Saved data entries
┄┄┄┄┄┄
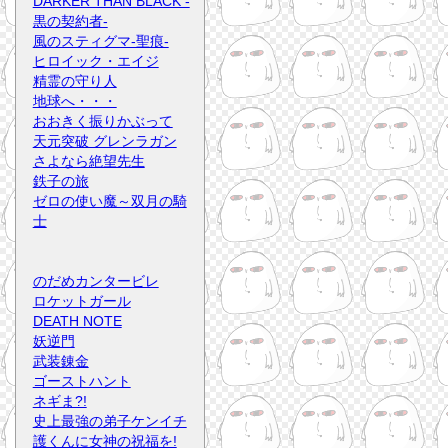
DARKER THAN BLACK -
黒の契約者-
風のスティグマ-聖痕-
ヒロイック・エイジ
精霊の守り人
地球へ・・・
おおきく振りかぶって
天元突破 グレンラガン
さよなら絶望先生
鉄子の旅
ゼロの使い魔～双月の騎
士
のだめカンタービレ
ロケットガール
DEATH NOTE
妖逆門
武装錬金
ゴーストハント
ネギま?!
史上最強の弟子ケンイチ
護くんに女神の祝福を!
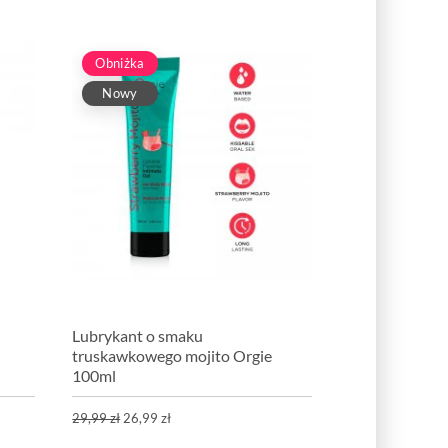
Obniżka
Nowy
Lubrykant o smaku
truskawkowego mojito Orgie
100ml
29,99 zł
26,99 zł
┄┄┄┄┄┄
* [EXERCISE DETAILS]
After removing the pictures, repeat the remaining records exactly.

* [RESULT]
DARKER THAN BLACK -
黒の契約者-
風のスティグマ-聖痕-
ヒロイック・エイジ
精霊の守り人
地球へ・・・
おおきく振りかぶって
天元突破 グレンラガン
さよなら絶望先生
鉄子の旅
ゼロの使い魔～双月の騎
士
のだめカンタービレ
ロケットガール
DEATH NOTE
妖逆門
武装錬金
ゴーストハント
ネギま?!
史上最強の弟子ケンイチ
護くんに女神の祝福を!
Obniżka
Nowy
Lubrykant o smaku
truskawkowego mojito Orgie
100ml
29,99 zł
26,99 zł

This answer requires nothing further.